ISLAMABAD, June 6: Liberal Forum Pakistan (LFP) has urged the federal and provincial governments to urgently intervene to save 15 underage girls of Chakrani tribes who were engaged to marry Qalandari tribesmen to settle a blood feud between the two tribes.

In a statement here, LFP Chairman Advocate Anees Jillani, and other office-bearers appealed to the federal government including the minister for women development and minister for social welfare and the provincial government of Sindh to urgently intervene into the matter and save the girls.

On May 28, the Chakrani tribe had pledged to ‘marry off’ three 10-year-old girls to settle the feud with Qalandari tribe, which erupted after the latter tribe’s dog bit a donkey belonging to the former, says a press release.

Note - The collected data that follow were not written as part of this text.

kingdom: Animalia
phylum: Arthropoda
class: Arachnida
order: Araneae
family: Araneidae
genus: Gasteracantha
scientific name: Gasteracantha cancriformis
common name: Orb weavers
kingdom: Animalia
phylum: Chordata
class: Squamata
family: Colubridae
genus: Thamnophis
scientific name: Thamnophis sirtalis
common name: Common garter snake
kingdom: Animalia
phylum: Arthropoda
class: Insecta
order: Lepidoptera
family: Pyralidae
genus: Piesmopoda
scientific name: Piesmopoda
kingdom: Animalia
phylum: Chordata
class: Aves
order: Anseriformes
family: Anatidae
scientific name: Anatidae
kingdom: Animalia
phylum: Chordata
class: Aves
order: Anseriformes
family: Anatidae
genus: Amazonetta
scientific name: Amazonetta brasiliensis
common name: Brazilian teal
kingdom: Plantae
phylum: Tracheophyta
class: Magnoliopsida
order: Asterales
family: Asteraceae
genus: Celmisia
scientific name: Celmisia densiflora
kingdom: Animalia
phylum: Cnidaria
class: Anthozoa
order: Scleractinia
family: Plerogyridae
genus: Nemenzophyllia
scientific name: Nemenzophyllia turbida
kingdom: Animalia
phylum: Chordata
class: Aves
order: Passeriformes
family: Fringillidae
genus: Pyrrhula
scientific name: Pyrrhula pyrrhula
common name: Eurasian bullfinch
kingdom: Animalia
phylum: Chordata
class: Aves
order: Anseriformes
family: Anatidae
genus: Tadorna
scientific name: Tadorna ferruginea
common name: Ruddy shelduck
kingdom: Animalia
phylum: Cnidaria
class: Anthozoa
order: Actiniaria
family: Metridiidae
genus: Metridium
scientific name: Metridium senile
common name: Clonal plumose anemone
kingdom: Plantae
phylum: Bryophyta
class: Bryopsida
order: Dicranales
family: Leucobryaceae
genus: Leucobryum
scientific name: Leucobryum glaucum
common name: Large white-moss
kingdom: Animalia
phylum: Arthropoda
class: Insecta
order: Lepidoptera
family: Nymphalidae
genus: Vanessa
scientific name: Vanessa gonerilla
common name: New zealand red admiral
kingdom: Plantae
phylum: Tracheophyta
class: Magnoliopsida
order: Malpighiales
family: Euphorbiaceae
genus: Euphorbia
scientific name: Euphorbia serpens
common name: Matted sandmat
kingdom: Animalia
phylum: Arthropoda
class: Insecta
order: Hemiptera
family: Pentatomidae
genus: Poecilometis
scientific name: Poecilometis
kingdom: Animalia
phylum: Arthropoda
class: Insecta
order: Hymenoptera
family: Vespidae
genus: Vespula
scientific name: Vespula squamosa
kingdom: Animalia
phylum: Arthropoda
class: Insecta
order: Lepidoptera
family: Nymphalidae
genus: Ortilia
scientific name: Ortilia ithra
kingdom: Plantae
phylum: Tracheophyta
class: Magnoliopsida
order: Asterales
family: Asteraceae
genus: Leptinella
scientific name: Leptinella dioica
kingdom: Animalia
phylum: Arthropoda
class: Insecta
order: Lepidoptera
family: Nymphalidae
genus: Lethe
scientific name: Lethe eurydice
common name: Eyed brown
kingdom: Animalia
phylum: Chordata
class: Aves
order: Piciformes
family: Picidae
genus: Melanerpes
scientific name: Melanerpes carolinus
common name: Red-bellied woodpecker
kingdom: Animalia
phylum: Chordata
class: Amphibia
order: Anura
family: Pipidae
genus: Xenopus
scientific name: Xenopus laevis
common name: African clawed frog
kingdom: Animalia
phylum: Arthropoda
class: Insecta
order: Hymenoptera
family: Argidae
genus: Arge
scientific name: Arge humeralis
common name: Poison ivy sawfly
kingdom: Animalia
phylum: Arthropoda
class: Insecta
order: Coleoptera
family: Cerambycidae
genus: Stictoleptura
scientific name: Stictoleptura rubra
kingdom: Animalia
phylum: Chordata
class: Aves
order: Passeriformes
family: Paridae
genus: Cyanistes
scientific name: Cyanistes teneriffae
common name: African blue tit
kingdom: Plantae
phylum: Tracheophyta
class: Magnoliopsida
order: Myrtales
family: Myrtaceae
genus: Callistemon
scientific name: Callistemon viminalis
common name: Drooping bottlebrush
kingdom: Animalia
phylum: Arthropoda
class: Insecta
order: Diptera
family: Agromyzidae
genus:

The eight-year-old dispute was settled in a jirga held in Lanjoo Saghari village near the Sindh-Balochistan border. The Chakranis have so far refused to accept the verdict. The tribal feud has so far claimed the lives of 11 Qalandaris and two Chakranis, including a woman.

The jirga decided to implement a decision announced by Nawab Akbar Khan Bugti in 2002, according to which the Chakrani tribe will pay a fine of Rs4 million while the Qalandaris will pay Rs1.2 million to the other and marry off a girl every month irrespective of the ages of their ‘fiances’.

Mr Jillani in the statement has expressed his shock that marrying off under-age girls to settle tribal disputes or crimes like murder or adultery continues to be a common practice among tribes of Sindh and Balochistan.

The feudal ruling class, and the indifferent bureaucracy continues to ignore this practice which is a gross violation of human rights of the children and women involved who are being treated through these jirgas worst than cattle.

Mr Jillani has asked the high courts of Sindh and Balochistan along with other courts to take suo motu notice of this most recent incident and have also asked the Sindh provincial president of the LFP to file a constitutional petition against this jirga decision on the basis of relevant constitutional articles and the Pakistan Penal Code provisions.

A few years ago, Sukkur circuit bench of the Sindh High Court had declared the holding of a jirga illegal on a public interest petition filed by lawyer-cum-human rights activist Ghulam Shabbir Shar. In late 2006, the then chief justice Iftikhar Mohammad Chaudhry had taken suo motu notice of a similar jirga presided over by PPP leader Mir Bijarani.

The jirga had ordered a tribe to give three under- age girls in marriage to their rivals to settle a dispute. The chief justice’s timely intervention had saved the girls from being sacrificed at the altar of tribal customs. Mr Jillani has also asked the print and the electronic media to take notice of such incidents and to keep constant pressure on the authorities concerned and the government to take action against the culprits. Only swift and strong action will deter the culprits from taking law into their hands and to desist from treating girl child as chattels.